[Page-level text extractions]
*-*-*

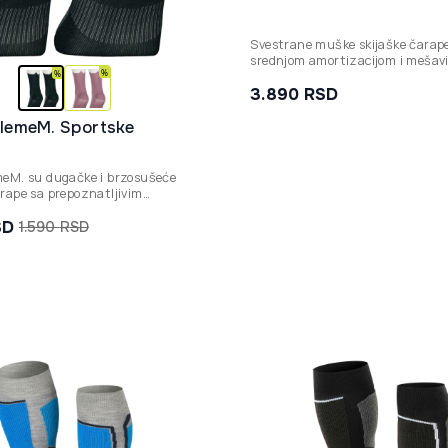
Svestrane muške skijaške čarap
srednjom amortizacijom i meša
merino vune, dizajnirane da pru
optimalnu zaštitu, toplotu i kon
3.890
RSD
rekreativnim skijašima.
SlemeM. Sportske
meM. su dugačke i brzosušeće
rape sa prepoznatljivim
 motivom, izrađene od meke i
ešavine najlona koja garantuje
SD
1.590
RSD
na
a
omfor tokom celog dana.
d.
d.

*-*-*

__What you need to do__: Print each entry exactly, leaving pictures out.

__Answer for this exercise__:
Svestrane muške skijaške čarap
srednjom amortizacijom i meša
merino vune, dizajnirane da pru
optimalnu zaštitu, toplotu i kon
3.890
RSD
rekreativnim skijašima.
SlemeM. Sportske
meM. su dugačke i brzosušeće
rape sa prepoznatljivim
 motivom, izrađene od meke i
ešavine najlona koja garantuje
SD
1.590
RSD
na
a
omfor tokom celog dana.
d.
d.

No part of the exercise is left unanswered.